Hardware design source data
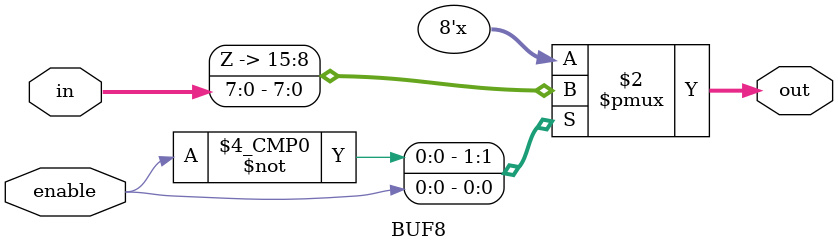
<source format=v>
module BUF8 (
    input [7:0] in,
    input enable,
    output reg [7:0] out
);
    always@(*) begin
        case(enable)
            1'b0 : out = 8'bzzzzzzzz;
            1'b1 : out = in;
        endcase
    end
    
endmodule
</source>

#### [Exercise directions]
Beginning at the line where "always@(*) begin" appears, extract each line through the end of the data above; keep them exact and include nothing else.

#### [Exercise solution]
    always@(*) begin
        case(enable)
            1'b0 : out = 8'bzzzzzzzz;
            1'b1 : out = in;
        endcase
    end
    
endmodule
</source>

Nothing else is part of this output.